TASK INPUTS START

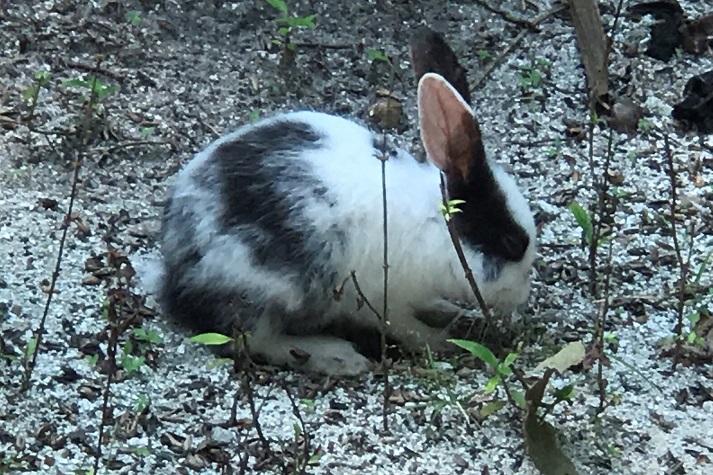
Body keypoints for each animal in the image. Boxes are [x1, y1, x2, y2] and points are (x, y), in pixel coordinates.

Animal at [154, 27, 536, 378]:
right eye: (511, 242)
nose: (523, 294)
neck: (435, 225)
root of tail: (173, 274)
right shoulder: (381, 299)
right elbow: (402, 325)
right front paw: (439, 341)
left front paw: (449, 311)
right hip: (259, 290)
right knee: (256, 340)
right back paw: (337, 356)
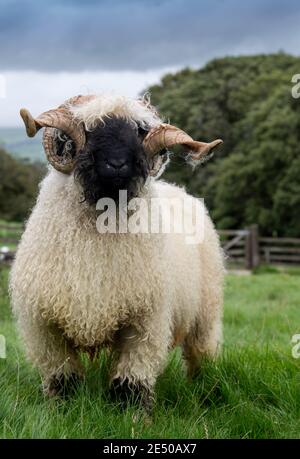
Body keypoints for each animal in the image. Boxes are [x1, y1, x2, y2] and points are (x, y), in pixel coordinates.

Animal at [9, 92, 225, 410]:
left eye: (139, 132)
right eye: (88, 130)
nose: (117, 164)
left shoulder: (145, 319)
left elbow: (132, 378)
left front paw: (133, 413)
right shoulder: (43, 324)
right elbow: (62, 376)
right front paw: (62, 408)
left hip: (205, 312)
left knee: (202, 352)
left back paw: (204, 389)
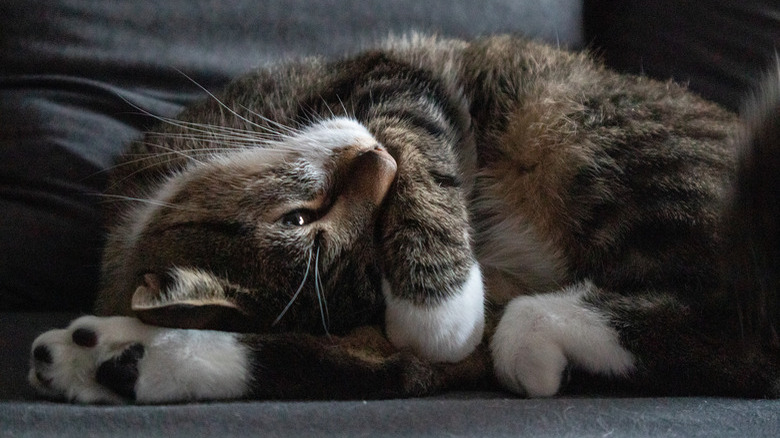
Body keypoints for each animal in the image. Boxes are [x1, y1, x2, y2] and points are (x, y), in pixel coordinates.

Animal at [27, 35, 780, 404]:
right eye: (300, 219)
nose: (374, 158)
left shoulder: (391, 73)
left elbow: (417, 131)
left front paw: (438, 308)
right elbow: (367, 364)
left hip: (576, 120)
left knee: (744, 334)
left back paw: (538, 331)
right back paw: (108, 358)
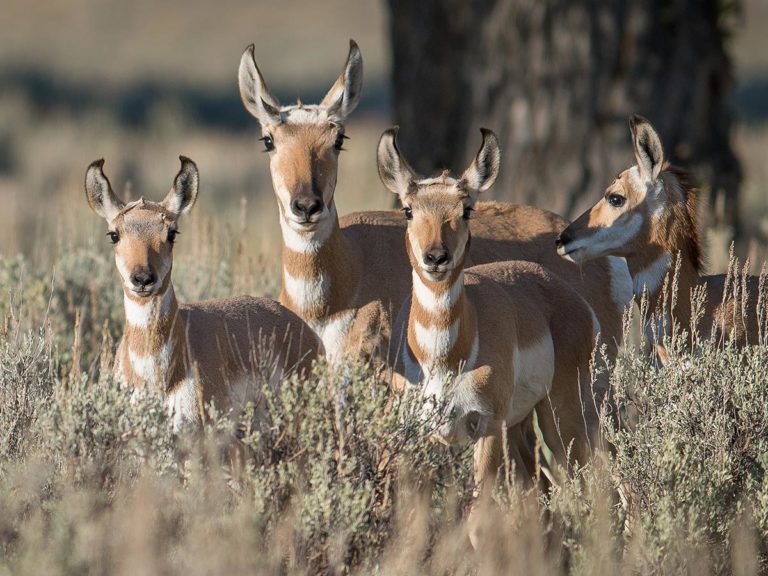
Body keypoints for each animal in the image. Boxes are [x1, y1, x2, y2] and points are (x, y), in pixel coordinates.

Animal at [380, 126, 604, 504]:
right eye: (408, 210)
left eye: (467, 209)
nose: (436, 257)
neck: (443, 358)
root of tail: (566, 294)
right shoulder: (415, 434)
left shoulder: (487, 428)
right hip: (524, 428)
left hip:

TASK INPUTS END

EXERCISE DESCRIPTION |
This task asks for the data above repeated exactly, without a single picture.

ANSWER TO THIS PROBLEM |
Body keypoints for each animal in the image. Boxes are [x1, y1, x2, y2] and points are (x, y), in pixel coordinates.

Animal at [154, 27, 536, 378]:
right eye: (511, 242)
nose: (523, 294)
neck: (435, 225)
root of tail: (173, 274)
right shoulder: (381, 299)
right elbow: (402, 325)
right front paw: (439, 341)
left front paw: (449, 311)
right hip: (259, 290)
right knee: (256, 340)
right back paw: (337, 356)
Body keypoints for each animal in the image. Boxes are [x1, y1, x2, y2] and points are (x, y), in pixel coordinates.

Animal at [9, 92, 225, 410]:
left eye: (139, 132)
right eye: (88, 130)
nose: (117, 164)
left shoulder: (145, 319)
left elbow: (132, 378)
left front paw: (133, 413)
right shoulder: (43, 324)
right elbow: (62, 376)
right front paw: (62, 408)
left hip: (205, 312)
left knee: (202, 352)
left back paw: (204, 389)
Body keypoints for each animal in the image. Boxes are [x1, y1, x2, y2] and points are (x, y), in pixel coordinates.

Animal at [27, 35, 780, 404]:
right eye: (300, 219)
nose: (374, 158)
left shoulder: (391, 73)
left elbow: (417, 131)
left front paw: (438, 308)
right elbow: (367, 364)
left hip: (576, 120)
left knee: (744, 334)
left back paw: (538, 331)
right back paw: (108, 358)
Body keypoints for each animal in the image. Boxes are [x1, y1, x2, y2] and points are (x, y), in pixel coordinates.

Animal at [380, 126, 604, 504]:
right eye: (408, 210)
left eye: (467, 209)
nose: (436, 257)
neck: (443, 358)
root of tail: (566, 294)
right shoulder: (415, 434)
left shoulder: (487, 428)
right hip: (524, 428)
left hip:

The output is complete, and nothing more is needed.